Le PSG a demandé le report de son match contre Lens prévu le 11 avril. La LFP aurait tout intérêt à accepter cette requête.
L'annonce n'est pas encore officielle, mais elle ne fait plus guère de doute. Le Paris Saint-Germain a formellement demandé à la Ligue de Football Professionnel de reporter son match face au RC Lens, initialement programmé le 11 avril prochain. Une requête qui place l'instance dirigeante du football français dans une position délicate, mais dont la réponse semble toute tracée.
Une demande logique dictée par le calendrier européen
Le PSG évolue sur plusieurs tableaux cette saison. Engagé sur la scène européenne à un stade avancé de la compétition, le club de la capitale se retrouve confronté à un calendrier particulièrement chargé. Disputer un choc de Ligue 1 à quelques jours d'une échéance continentale majeure représente un risque sportif et physique considérable pour l'effectif parisien.
Ce type de situation n'est pas inédit dans le football français. La LFP a déjà accordé des reports similaires par le passé, notamment pour des clubs impliqués dans les phases finales des compétitions européennes. Refuser cette demande reviendrait à traiter le PSG différemment des autres clubs ayant bénéficié des mêmes aménagements. Une décision difficile à justifier sur le plan de l'équité sportive.

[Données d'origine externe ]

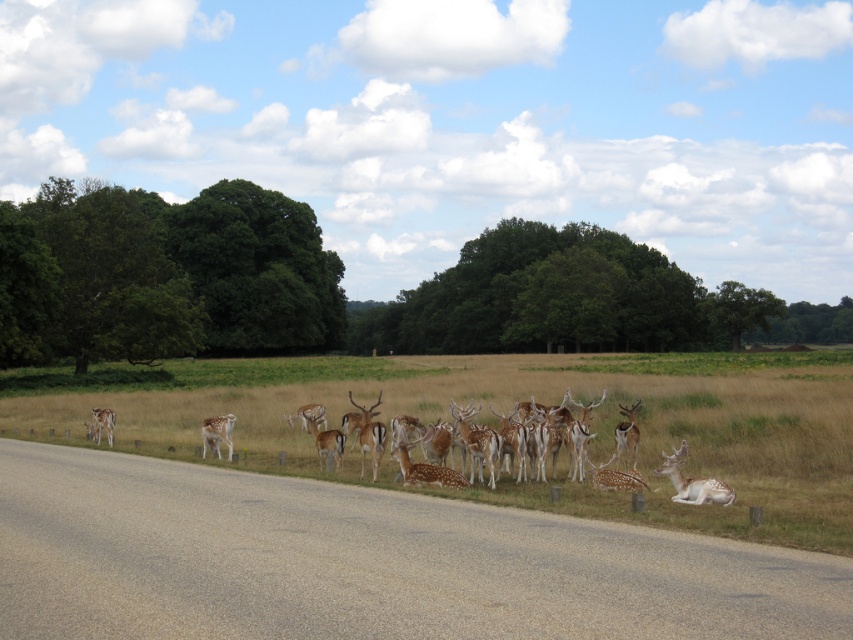
Is fawn fur at road above fawn fur at center?

Incorrect, fawn fur at road is not positioned above fawn fur at center.

Is fawn fur at road wider than fawn fur at center?

Incorrect, fawn fur at road's width does not surpass fawn fur at center's.

Which is in front, point (213, 432) or point (627, 436)?

Point (627, 436) is in front.

This screenshot has height=640, width=853. I want to click on fawn fur at road, so click(x=218, y=433).

Which is in front, point (688, 497) or point (224, 417)?

Positioned in front is point (688, 497).

Is point (692, 484) behind point (221, 422)?

No, (692, 484) is closer to viewer.

Find the location of `spotted fur deer at lower right`. spotted fur deer at lower right is located at coordinates (694, 484).

Can you confirm if fawn-patterned antlers at center is taller than fawn fur at center?

Correct, fawn-patterned antlers at center is much taller as fawn fur at center.

Which of these two, fawn-patterned antlers at center or fawn fur at center, stands shorter?

fawn fur at center is shorter.

Find the location of a particular element. Image resolution: width=853 pixels, height=640 pixels. fawn-patterned antlers at center is located at coordinates (331, 444).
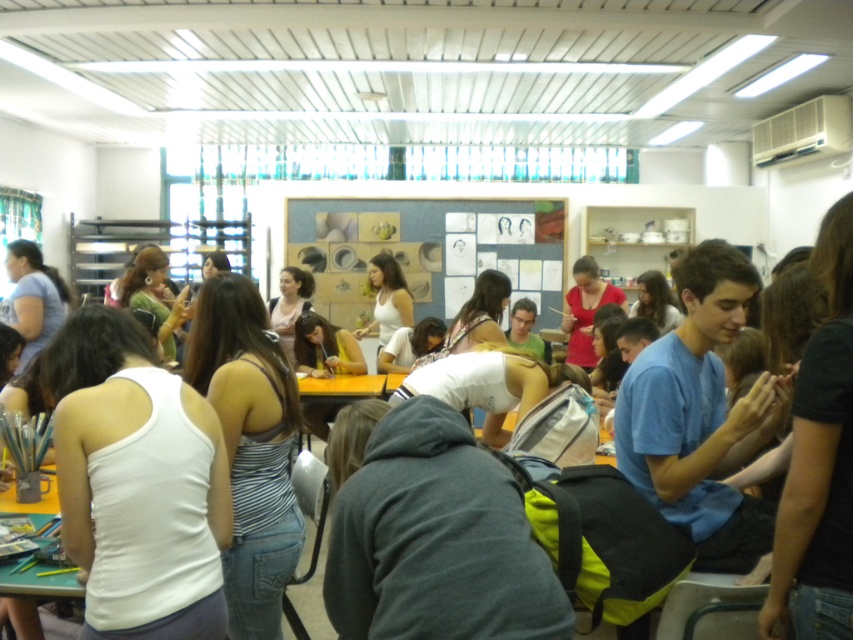
Question: Does white matte tank top at lower left lie in front of striped fabric tank top at center?

Choices:
 (A) no
 (B) yes

Answer: (B)

Question: Does white matte tank top at lower left appear over striped fabric tank top at center?

Choices:
 (A) yes
 (B) no

Answer: (A)

Question: Which object is farther from the camera taking this photo?

Choices:
 (A) striped fabric tank top at center
 (B) white matte tank top at lower left

Answer: (A)

Question: Does white matte tank top at lower left have a lesser width compared to striped fabric tank top at center?

Choices:
 (A) yes
 (B) no

Answer: (B)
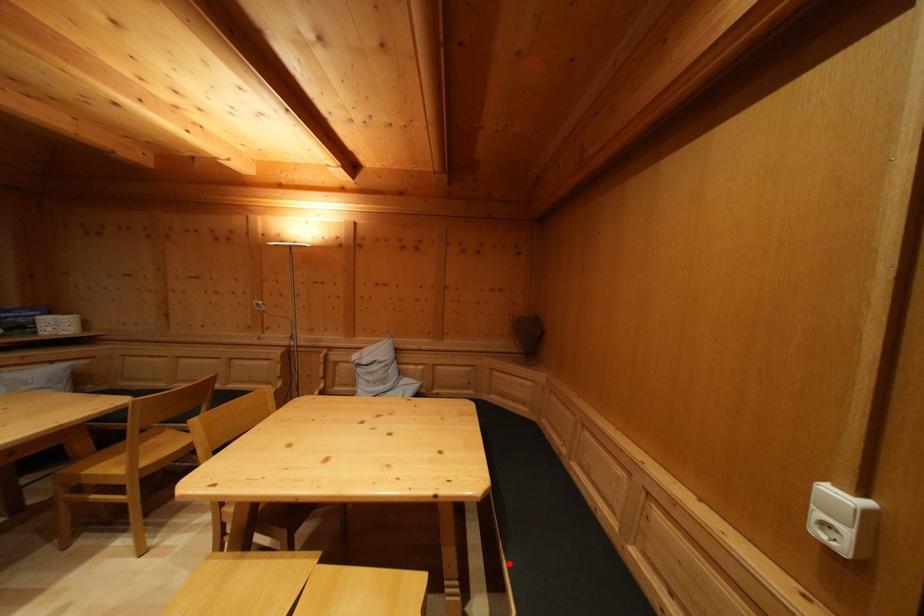
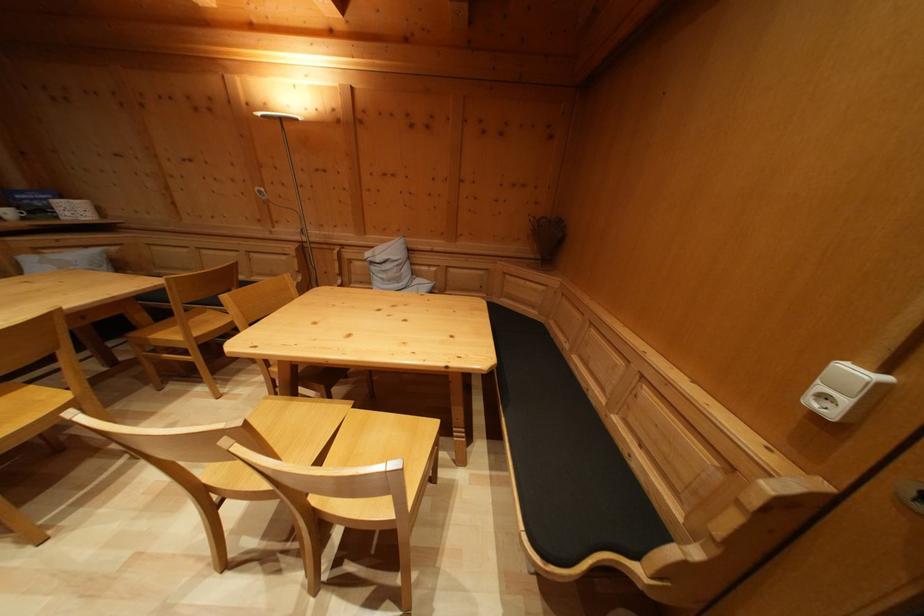
Locate, in the second image, the point that corresponds to the highlighted location in the first image.

(507, 422)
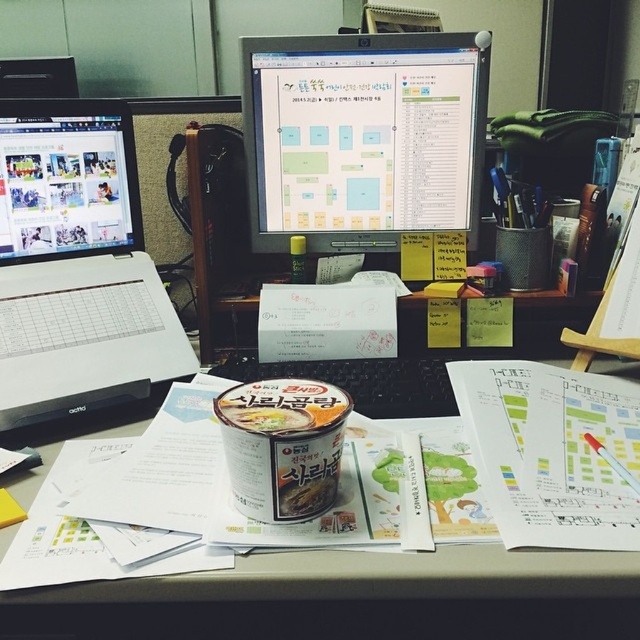
Is matte black laptop at left in front of matte plastic cup at center?

No, matte black laptop at left is behind matte plastic cup at center.

Between matte black laptop at left and matte plastic cup at center, which one appears on the left side from the viewer's perspective?

Positioned to the left is matte black laptop at left.

Find the location of a particular element. This screenshot has height=640, width=640. matte black laptop at left is located at coordinates (67, 179).

Find the location of `matte black laptop at left`. matte black laptop at left is located at coordinates (67, 179).

Is white plastic laptop at left further to the viewer compared to matte black laptop at left?

No, it is in front of matte black laptop at left.

Between white plastic laptop at left and matte black laptop at left, which one is positioned higher?

matte black laptop at left is above.

At what (x,y) coordinates should I click in order to perform the action: click on white plastic laptop at left. Please return your answer as a coordinate pair (x, y). The image size is (640, 640). Looking at the image, I should click on (76, 266).

Identify the location of white plastic laptop at left. (76, 266).

Can you confirm if white plastic laptop at left is taller than matte plastic cup at center?

Yes.

Which is behind, point (72, 150) or point (324, 456)?

Positioned behind is point (72, 150).

Identify the location of white plastic laptop at left. (76, 266).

Les intérêts de la LFP clairement alignés avec le report
Au-delà de la simple logique sportive, la LFP a des raisons économiques et d'image de soutenir cette requête. Le PSG reste la locomotive commerciale et médiatique de la Ligue 1. Un Paris Saint-Germain affaibli ou éliminé prématurément d'Europe faute de ménagement nuirait directement à l'attractivité du championnat français sur la scène internationale.
De plus, un match PSG-Lens reporté permettrait de replanifier cette affiche à une date offrant davantage de visibilité télévisuelle et d'enjeux en fin de saison. Les droits TV et l'intérêt des diffuseurs ne peuvent qu'y trouver leur compte. Chaque confrontation entre le leader parisien et un concurrent direct comme le club lensois constitue un événement sportif de premier plan que la Ligue a tout intérêt à valoriser au maximum.
Le RC Lens, de son côté, pourrait légitimement exprimer quelques réserves. Bousculer un calendrier établi implique des contraintes logistiques pour les clubs, les supporters et les partenaires. Mais l'intérêt collectif du championnat prime généralement sur ces considérations ponctuelles.
Une décision qui engage la crédibilité de l'instance
La balle est désormais dans le camp de la LFP. Accepter ce report, c'est envoyer un signal fort : la France souhaite voir ses clubs performer en Europe et entend adapter son calendrier en conséquence. C'est aussi reconnaître les réalités d'un football moderne où les exigences physiques et tactiques atteignent des sommets inédits.
Refuser, au contraire, exposerait la Ligue à des critiques virulentes et à une incompréhension généralisée. Dans un contexte où la crédibilité de la L1 à l'échelle européenne est régulièrement questionnée, ce serait une erreur stratégique majeure. La décision finale devrait donc rapidement confirmer ce que le bon sens dicte depuis le début.